## Input records
== Segment start ==

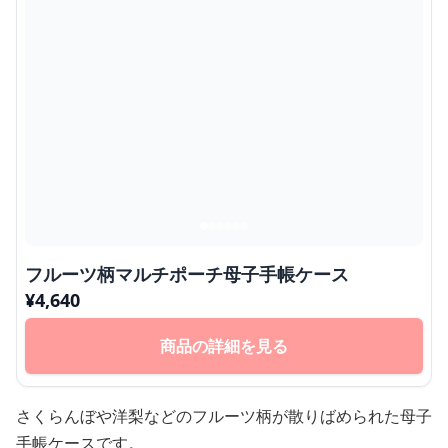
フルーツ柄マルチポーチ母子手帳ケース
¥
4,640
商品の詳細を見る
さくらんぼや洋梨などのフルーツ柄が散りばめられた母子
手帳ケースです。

== Segment end ==

## Required action
Give every line above again exactly, omitting whatever pictures appear.

## Expected answer
フルーツ柄マルチポーチ母子手帳ケース
¥
4,640
商品の詳細を見る
さくらんぼや洋梨などのフルーツ柄が散りばめられた母子
手帳ケースです。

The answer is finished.